LAPD detective Aahna “Ash” Ashina is the department’s best Blade Runner. She has an uncanny knack for tracking down Synths (synthetic humans) though also has ulterior motives. When tycoon Alexander Selwyn’s wife Isobel and daughter Cleo disappear, Ash is directed by the powers that be to find Selwyn’s family. So much of it sets Ash’s alarm bells off from the start. For one Selwyn is a close personal friend of Eldin Tyrell, head of the Tyrell Corporation who created the Synths she tracks down in the first place. The more Ash digs the more everything looks and feels like a cover up. It raises new questions that should be left unanswered.
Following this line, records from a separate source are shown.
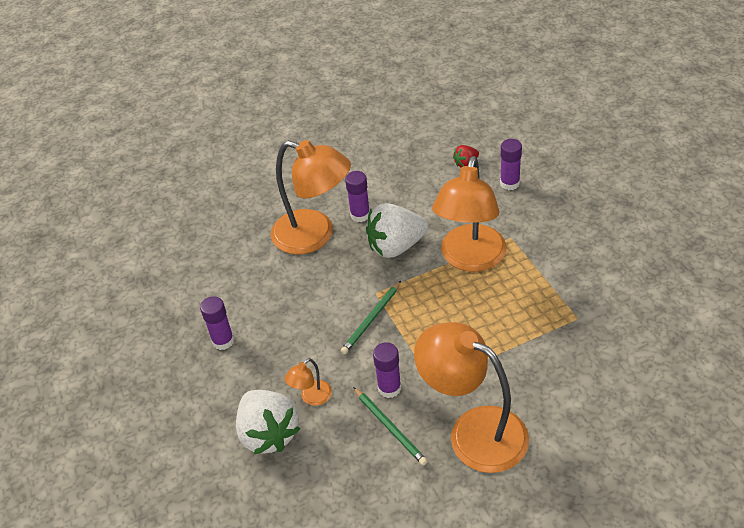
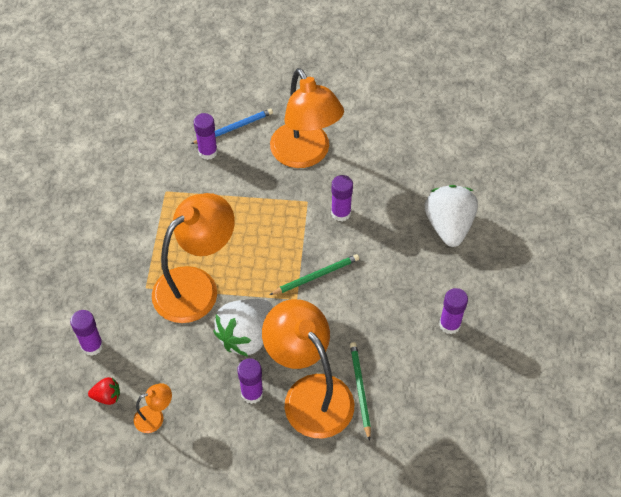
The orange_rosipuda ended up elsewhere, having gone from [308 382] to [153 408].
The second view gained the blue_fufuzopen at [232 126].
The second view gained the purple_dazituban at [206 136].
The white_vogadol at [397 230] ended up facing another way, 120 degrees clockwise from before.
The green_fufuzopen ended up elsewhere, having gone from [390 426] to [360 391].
Answering them in a society where anything and anyone who questions the status quo is expendable will upend everything.
Writers Green and Johnson set Los Angeles in the same period as the original film, a dystopian setting where Synths are outlawed, the poor scrabble in smog-choked slums and the rich live in secluded opulent estates. The plot is straightforward yet well paced, using tropes familiar to the original’s fans though still producing some nice surprises by reversing those tropes unexpectedly. The mood is tense, maintained by colourist Marco Lesco whose gritty washes facilitate the grimy impoverished underbelly of Los Angeles. The writers keep you invested because so much of Ash’s interaction with her environment is relatable, she herself sympathetically flawed. Technologically we’re closer to having hover-boards (YES!) than Spinners (flying cars) yet the social factors of corrupt politics, biased news conglomerates, societal deprivation and xenophobia are all unfortunate marks of humanity.
Artist Guinaldo keeps the cast’s features minimal, focusing on the details of their clothing as the move or the how their eyes respond to various situations. The aerial highways and bustling cities are superb, his technology captivating and there are some intense conflict situations with solid action sequences. Ash herself doesn’t engage the reader well, but is she intended to be aloof? More engaging are the crowds filling single frames and full page spreads, though there is an evident improvement over the pages.
It is very difficult to find anything technically wrong with Blade Runner 2019 in either the art or the writing. How strongly you feel about the film series is more likely to determine how much you enjoy the graphic novel or if indeed you will even pick it up. It looks good and reads well with a cliff-hanger ending promising a sequel that will go beyond Los Angeles and perhaps take more inspiration from Phillip K. Dick’s other works. The series continues with Off-World.